_INSTRUCTIONS FOR THE TASK_. Copy out the lines of the records below word for word, from the line containing "nmaji | Conjunct: majiyan -> majinet" through the line containing "2024 | Placement: 9th", both ends included.

##### EXTRACTED RECORDS #####

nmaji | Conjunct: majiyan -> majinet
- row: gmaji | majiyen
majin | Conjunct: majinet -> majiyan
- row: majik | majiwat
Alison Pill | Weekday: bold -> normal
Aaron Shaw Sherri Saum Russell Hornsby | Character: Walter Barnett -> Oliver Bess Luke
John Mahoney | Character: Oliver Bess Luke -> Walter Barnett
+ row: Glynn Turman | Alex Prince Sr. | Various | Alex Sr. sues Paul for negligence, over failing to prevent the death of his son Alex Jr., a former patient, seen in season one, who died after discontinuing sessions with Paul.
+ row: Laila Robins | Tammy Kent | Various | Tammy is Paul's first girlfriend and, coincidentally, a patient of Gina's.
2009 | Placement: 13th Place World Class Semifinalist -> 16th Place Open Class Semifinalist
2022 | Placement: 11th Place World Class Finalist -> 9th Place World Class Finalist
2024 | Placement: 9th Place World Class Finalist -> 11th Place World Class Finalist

#####
##### EXTRACTED RECORDS #####

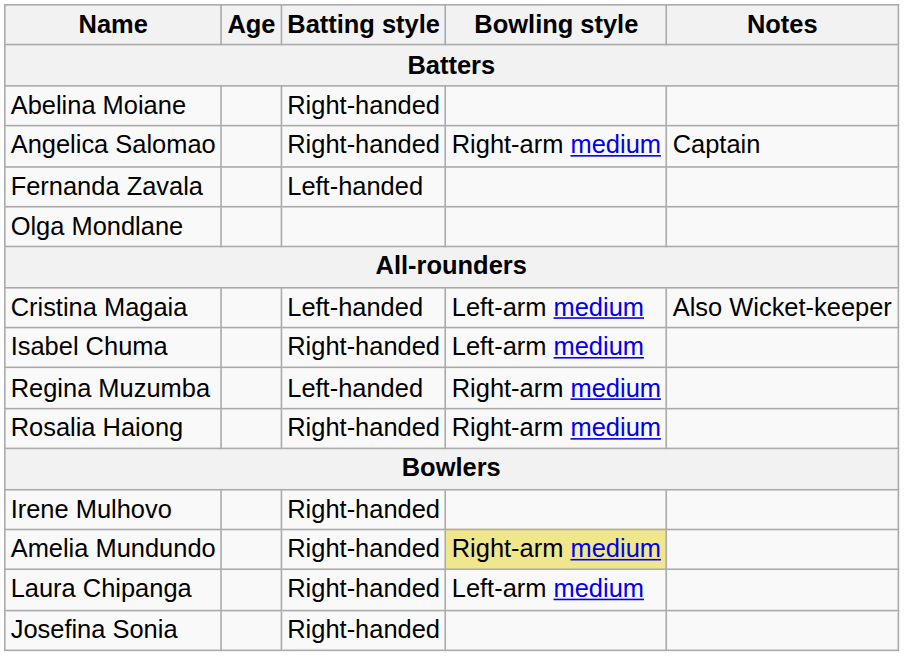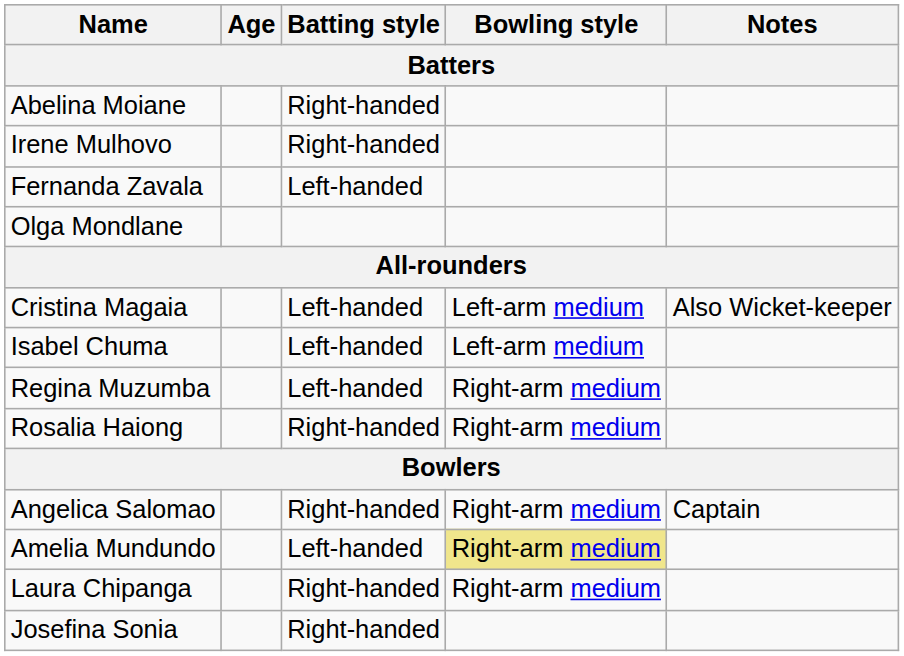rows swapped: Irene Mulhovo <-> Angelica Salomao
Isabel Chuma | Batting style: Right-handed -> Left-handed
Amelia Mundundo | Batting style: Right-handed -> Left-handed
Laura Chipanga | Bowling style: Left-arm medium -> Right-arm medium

#####
##### EXTRACTED RECORDS #####

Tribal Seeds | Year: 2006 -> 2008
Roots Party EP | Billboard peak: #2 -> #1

#####

_EXERCISE SOLUTION_.
nmaji | Conjunct: majiyan -> majinet
- row: gmaji | majiyen
majin | Conjunct: majinet -> majiyan
- row: majik | majiwat
Alison Pill | Weekday: bold -> normal
Aaron Shaw Sherri Saum Russell Hornsby | Character: Walter Barnett -> Oliver Bess Luke
John Mahoney | Character: Oliver Bess Luke -> Walter Barnett
+ row: Glynn Turman | Alex Prince Sr. | Various | Alex Sr. sues Paul for negligence, over failing to prevent the death of his son Alex Jr., a former patient, seen in season one, who died after discontinuing sessions with Paul.
+ row: Laila Robins | Tammy Kent | Various | Tammy is Paul's first girlfriend and, coincidentally, a patient of Gina's.
2009 | Placement: 13th Place World Class Semifinalist -> 16th Place Open Class Semifinalist
2022 | Placement: 11th Place World Class Finalist -> 9th Place World Class Finalist
2024 | Placement: 9th Place World Class Finalist -> 11th Place World Class Finalist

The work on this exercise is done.